How are you using social media to connect with veterans in meaningful ways?
With a group of tech-interested volunteers, we host “Hero Tours” for terminally ill and aging veterans who are not able to physically travel on Honor Flights to see their memorials. Over the last couple of years, thanks to a grant from Veterans United Foundation, we’ve taken hundreds of veterans on virtual tours to the World War II, 9/11 and even the Korean Memorial in Korea.

A veteran in Laddonia desperately wanted to go back to the beaches of Normandy, where he lost buddies on D-Day. Using live video and a volunteer videographer in France, this veteran was able to hear and see the sound of the waves in France from a computer in his dining room. In the future, I’d love for someone to grow that program to include veterans in other states.

You hosted the first Hangout on broadcast television just three years ago for KOMU and talk a lot about the shift to human media.

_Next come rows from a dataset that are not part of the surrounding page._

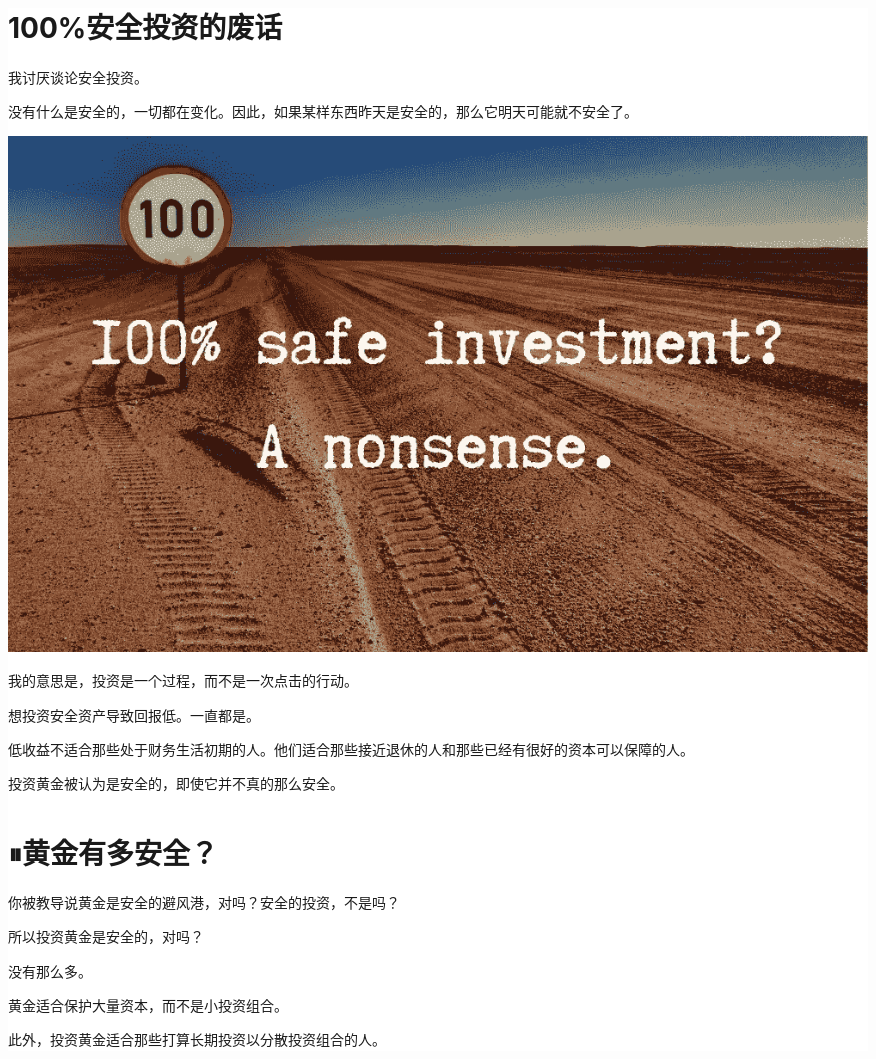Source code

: # 100%安全投资的废话

我讨厌谈论安全投资。

没有什么是安全的，一切都在变化。因此，如果某样东西昨天是安全的，那么它明天可能就不安全了。

![](img/3763df4e46847b6c50088e68c5e2bc4d.png)

我的意思是，投资是一个过程，而不是一次点击的行动。

想投资安全资产导致回报低。一直都是。

低收益不适合那些处于财务生活初期的人。他们适合那些接近退休的人和那些已经有很好的资本可以保障的人。

投资黄金被认为是安全的，即使它并不真的那么安全。

# ⏸黄金有多安全？

你被教导说黄金是安全的避风港，对吗？安全的投资，不是吗？

所以投资黄金是安全的，对吗？

没有那么多。

黄金适合保护大量资本，而不是小投资组合。

此外，投资黄金适合那些打算长期投资以分散投资组合的人。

Why is it important for businesses to catch this shift?
Human media is fueling a “see-commerce” evolution that’s unfolding before our very eyes. It’s like companies are meeting their online customers and social media followings for the first time. Columbia — the heart of the Silicon Prairie — is on the forefront of this shift. Look at how Coach Gary Pinkel is using Hangouts. The Boone County Courthouse already uses a live video feed to bring defendants into the courtroom. Even politicians like Missouri Secretary of State Jason Kander recently used human media to talk about veterans in transition.

Live group video chat is a powerful tool to humanize your brand. Now with a new feature called “Google Helpouts,” people are able to provide services in a video chat room and get paid for them with a Google Wallet transaction. So someone in Columbia, Mo., could teach guitar lessons to someone in New Zealand and get paid to do it. You hear that? It’s the world shrinking!

This global de-spatialization means industries can crowd source for customers from around the world and do business with them face-to-face. I’m geeked to see how the Silicon Prairie might leverage these tools for finance, medicine and education.
With more than 4 million social media followers, Veterans United is the most followed mortgage brand in the world.

Veterans United Foundation
Along with homeowner videos, Sarah Hill also creates videos documenting the work of the Veterans United Foundation, a nonprofit charitable organization funded and driven by Veterans United employees. Those videos appear on the foundation’s website,

Find Sarah Hill Online

Love & Journalism
Sarah Hill grew up in the small northeast Missouri town of Canton. She met her husband, Rob Hill, when he came into her seventh-grade science class looking for someone to write about sports for the high school newspaper. He was already in high school, and Sarah was smitten.

“I was like, ‘Yeah, I like sports’ — and I didn’t care for sports at the time,” she says. “So he likes to joke that he launched my journalism career.”

Sarah and Rob have been married 22 years. Their 19-year-old son, Tyler, is a college sophomore, and their 17-year-old daughter, Ally, is a Rock Bridge High School junior.